**Task goal**
The line with "Riverside Foundation" marks the first line to copy, and the line with "sagging skin. By incorporating collagen into" marks the last. Transcribe that stretch of the data below exactly, without pictures.
*** Opening Source material ***
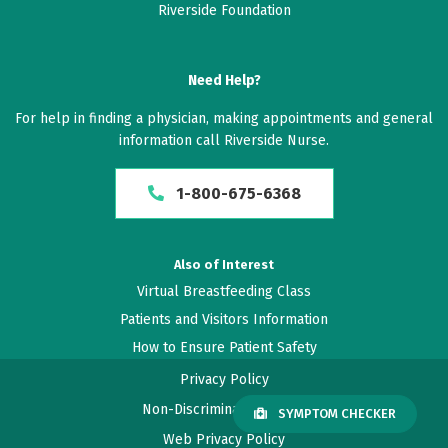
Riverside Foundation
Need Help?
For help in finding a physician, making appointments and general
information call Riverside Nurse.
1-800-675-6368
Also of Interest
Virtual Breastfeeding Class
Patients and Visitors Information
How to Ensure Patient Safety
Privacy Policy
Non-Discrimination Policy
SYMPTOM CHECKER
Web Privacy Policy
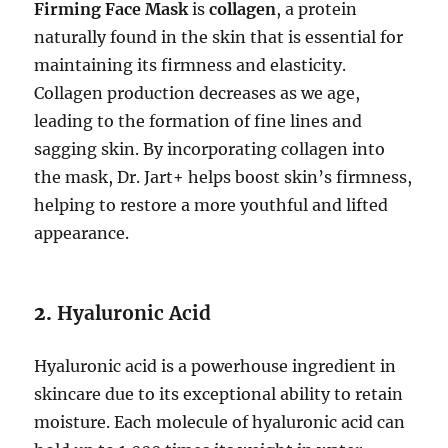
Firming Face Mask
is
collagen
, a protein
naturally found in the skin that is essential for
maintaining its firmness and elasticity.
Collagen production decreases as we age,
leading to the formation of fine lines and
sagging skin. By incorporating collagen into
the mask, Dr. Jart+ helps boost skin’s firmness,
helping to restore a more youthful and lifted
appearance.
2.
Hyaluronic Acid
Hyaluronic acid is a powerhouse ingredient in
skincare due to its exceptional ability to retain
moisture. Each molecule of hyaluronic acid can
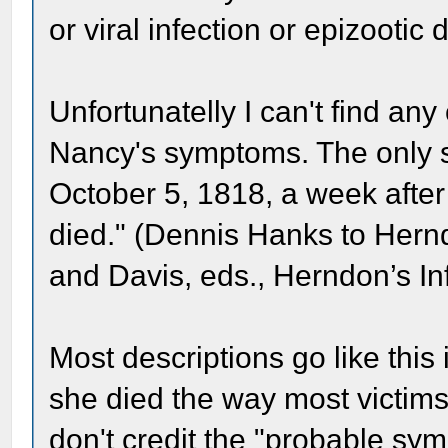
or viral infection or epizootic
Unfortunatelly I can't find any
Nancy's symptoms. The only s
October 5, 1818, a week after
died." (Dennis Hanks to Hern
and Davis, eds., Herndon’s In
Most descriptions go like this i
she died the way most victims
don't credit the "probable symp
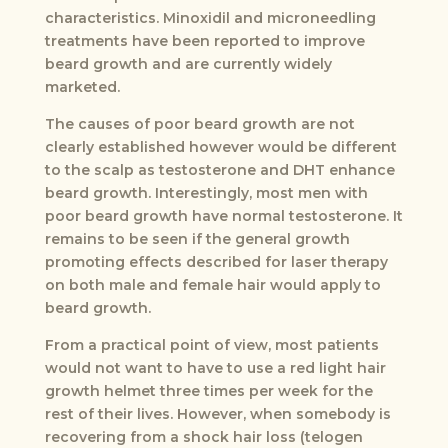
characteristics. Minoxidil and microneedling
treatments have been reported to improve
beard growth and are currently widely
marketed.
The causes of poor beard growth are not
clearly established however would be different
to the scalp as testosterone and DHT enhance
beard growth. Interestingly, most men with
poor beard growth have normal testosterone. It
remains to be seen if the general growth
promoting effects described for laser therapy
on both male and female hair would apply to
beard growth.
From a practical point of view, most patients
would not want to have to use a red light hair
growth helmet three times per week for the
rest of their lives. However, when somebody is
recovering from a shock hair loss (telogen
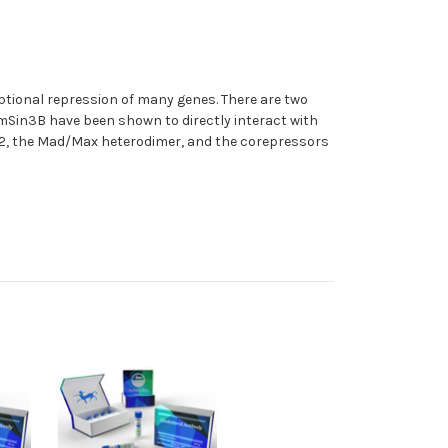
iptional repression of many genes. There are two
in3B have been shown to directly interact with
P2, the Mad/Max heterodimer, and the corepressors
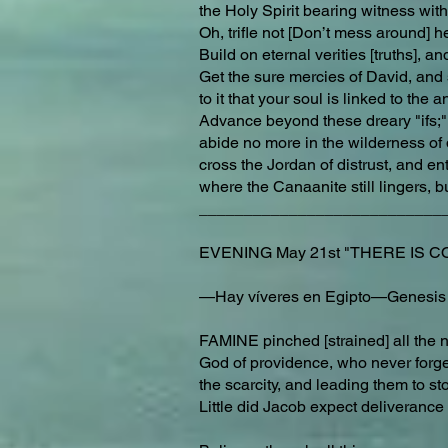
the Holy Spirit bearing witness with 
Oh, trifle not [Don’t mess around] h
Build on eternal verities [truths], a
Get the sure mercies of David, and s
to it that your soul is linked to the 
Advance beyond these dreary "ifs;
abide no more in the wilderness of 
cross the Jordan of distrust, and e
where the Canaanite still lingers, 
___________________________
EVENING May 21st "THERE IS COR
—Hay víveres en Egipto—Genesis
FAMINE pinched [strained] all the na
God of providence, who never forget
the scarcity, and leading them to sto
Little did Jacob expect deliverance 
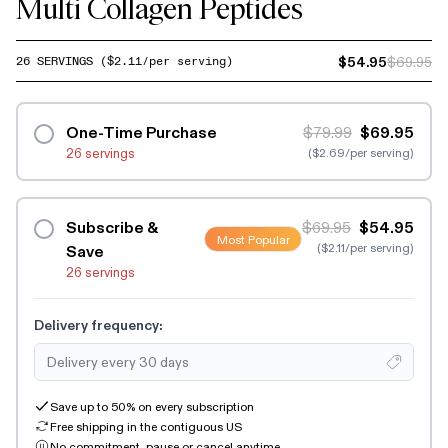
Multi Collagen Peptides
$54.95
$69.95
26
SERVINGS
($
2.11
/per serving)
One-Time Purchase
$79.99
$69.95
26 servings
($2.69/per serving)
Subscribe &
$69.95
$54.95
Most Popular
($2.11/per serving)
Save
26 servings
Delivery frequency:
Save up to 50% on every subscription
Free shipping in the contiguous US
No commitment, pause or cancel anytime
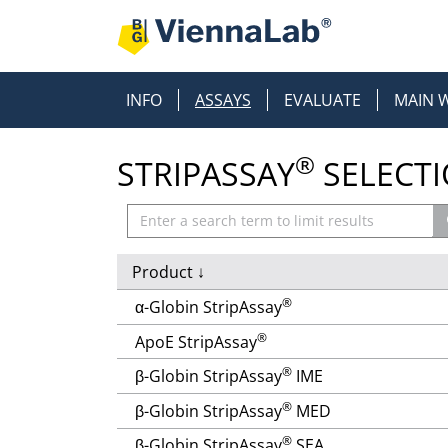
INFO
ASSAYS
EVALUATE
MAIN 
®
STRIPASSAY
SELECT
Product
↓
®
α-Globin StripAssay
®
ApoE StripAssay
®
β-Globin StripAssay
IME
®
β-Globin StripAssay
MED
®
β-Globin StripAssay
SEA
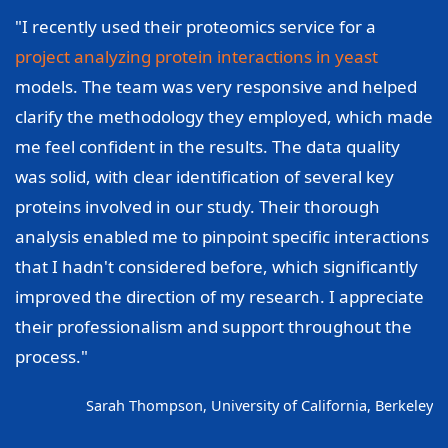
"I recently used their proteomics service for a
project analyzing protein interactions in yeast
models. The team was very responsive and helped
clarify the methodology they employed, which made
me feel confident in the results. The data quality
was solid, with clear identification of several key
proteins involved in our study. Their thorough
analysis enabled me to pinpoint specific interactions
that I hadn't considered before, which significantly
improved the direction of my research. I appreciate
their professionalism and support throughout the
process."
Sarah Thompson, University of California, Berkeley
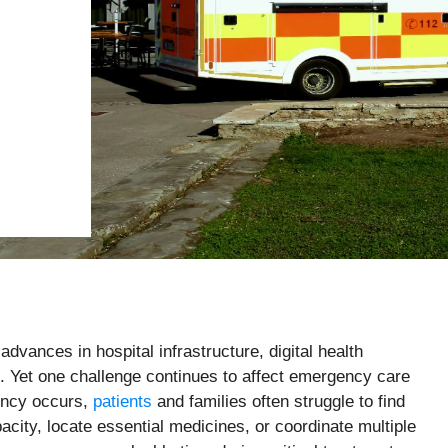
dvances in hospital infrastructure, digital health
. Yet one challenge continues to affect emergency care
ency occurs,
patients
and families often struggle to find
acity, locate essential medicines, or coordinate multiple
*** Closing Source material ***
*** Opening Source material ***
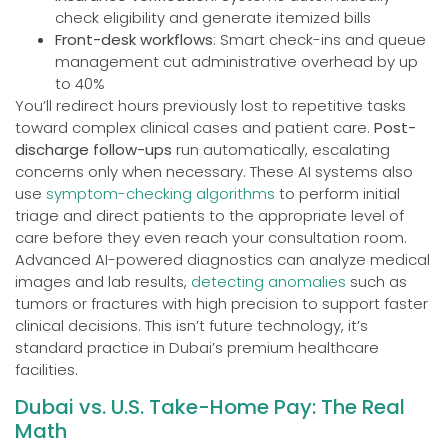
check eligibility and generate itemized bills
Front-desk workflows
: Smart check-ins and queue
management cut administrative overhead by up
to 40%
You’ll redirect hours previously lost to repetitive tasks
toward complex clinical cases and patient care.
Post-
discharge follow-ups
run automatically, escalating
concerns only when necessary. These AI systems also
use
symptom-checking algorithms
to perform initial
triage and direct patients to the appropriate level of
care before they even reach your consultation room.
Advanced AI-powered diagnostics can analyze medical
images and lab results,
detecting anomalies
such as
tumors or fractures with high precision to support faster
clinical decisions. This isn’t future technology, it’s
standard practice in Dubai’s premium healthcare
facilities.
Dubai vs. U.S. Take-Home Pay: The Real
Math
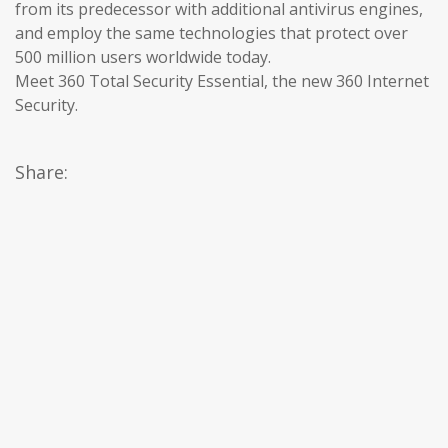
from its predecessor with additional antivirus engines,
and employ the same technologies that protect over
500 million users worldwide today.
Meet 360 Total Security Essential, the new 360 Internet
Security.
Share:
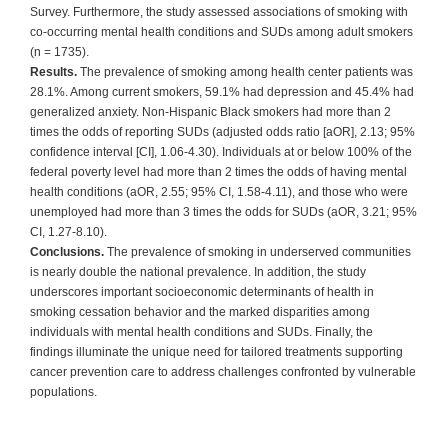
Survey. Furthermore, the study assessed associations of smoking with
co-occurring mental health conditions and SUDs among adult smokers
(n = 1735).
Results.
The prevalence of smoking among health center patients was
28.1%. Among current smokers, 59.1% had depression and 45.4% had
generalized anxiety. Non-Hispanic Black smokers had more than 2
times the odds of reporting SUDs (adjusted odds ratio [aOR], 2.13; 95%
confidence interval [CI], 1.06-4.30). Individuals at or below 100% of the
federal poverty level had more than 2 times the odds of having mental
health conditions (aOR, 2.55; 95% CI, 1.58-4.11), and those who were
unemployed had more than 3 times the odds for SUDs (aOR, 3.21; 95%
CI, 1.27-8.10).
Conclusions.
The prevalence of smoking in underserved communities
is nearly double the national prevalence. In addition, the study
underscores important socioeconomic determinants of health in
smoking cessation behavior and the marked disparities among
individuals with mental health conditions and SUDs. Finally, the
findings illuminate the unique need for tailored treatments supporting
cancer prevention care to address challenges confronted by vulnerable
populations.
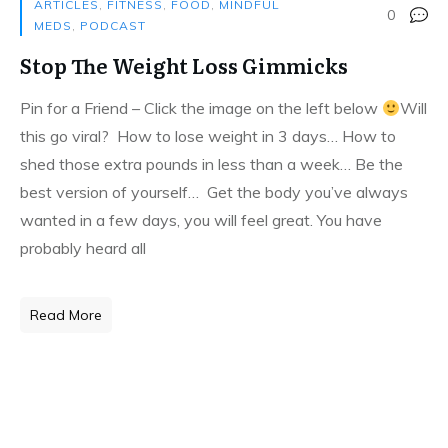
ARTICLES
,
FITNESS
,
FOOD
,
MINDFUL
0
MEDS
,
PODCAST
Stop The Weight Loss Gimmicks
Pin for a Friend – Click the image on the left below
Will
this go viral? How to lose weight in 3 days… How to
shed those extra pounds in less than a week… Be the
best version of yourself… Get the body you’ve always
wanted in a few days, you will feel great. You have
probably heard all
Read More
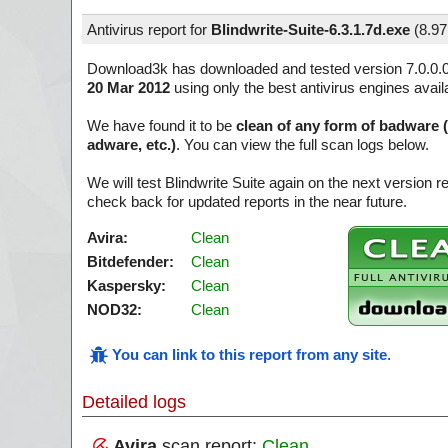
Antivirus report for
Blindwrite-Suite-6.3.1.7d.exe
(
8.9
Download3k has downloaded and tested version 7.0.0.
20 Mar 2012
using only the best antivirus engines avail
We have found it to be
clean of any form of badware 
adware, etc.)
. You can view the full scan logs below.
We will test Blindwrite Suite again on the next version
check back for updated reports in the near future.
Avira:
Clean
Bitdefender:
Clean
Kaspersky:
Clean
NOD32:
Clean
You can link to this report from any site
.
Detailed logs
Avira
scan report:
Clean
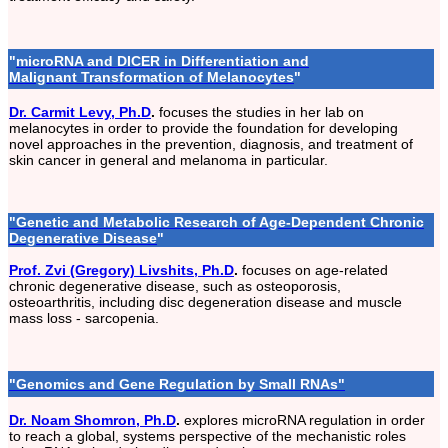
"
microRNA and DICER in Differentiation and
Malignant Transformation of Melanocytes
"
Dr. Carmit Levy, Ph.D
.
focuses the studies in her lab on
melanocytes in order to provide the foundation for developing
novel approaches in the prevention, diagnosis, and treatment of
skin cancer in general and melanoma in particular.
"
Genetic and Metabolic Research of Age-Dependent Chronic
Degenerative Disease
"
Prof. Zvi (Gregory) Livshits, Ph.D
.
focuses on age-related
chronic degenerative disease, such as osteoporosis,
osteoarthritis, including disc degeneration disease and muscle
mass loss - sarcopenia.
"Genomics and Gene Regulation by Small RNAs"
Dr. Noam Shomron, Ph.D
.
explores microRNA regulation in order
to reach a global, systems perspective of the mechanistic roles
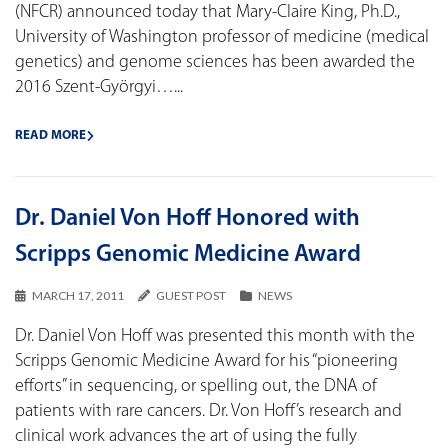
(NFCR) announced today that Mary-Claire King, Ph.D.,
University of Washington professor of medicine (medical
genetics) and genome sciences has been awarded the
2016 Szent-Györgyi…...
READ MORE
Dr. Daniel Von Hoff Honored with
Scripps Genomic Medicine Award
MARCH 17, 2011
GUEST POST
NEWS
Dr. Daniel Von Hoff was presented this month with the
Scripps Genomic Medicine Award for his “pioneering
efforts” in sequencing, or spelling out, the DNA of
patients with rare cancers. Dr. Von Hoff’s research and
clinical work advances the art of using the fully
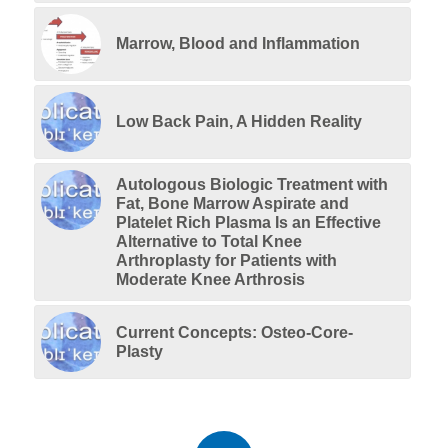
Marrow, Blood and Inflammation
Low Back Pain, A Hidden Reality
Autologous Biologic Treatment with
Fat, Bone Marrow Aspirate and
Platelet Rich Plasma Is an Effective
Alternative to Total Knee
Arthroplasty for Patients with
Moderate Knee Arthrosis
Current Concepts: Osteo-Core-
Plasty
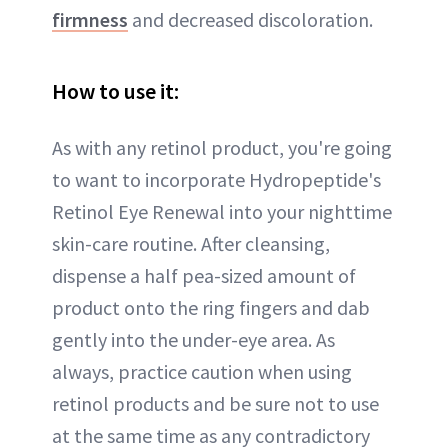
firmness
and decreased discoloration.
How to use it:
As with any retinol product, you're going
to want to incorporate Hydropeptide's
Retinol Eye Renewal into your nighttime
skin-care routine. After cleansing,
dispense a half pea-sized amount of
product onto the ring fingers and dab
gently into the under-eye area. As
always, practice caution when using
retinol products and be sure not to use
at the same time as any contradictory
*** Closing Source material ***
**Task answer**
Riverside Foundation
Need Help?
For help in finding a physician, making appointments and general
information call Riverside Nurse.
1-800-675-6368
Also of Interest
Virtual Breastfeeding Class
Patients and Visitors Information
How to Ensure Patient Safety
Privacy Policy
Non-Discrimination Policy
SYMPTOM CHECKER
Web Privacy Policy
Firming Face Mask
is
collagen
, a protein
naturally found in the skin that is essential for
maintaining its firmness and elasticity.
Collagen production decreases as we age,
leading to the formation of fine lines and
sagging skin. By incorporating collagen into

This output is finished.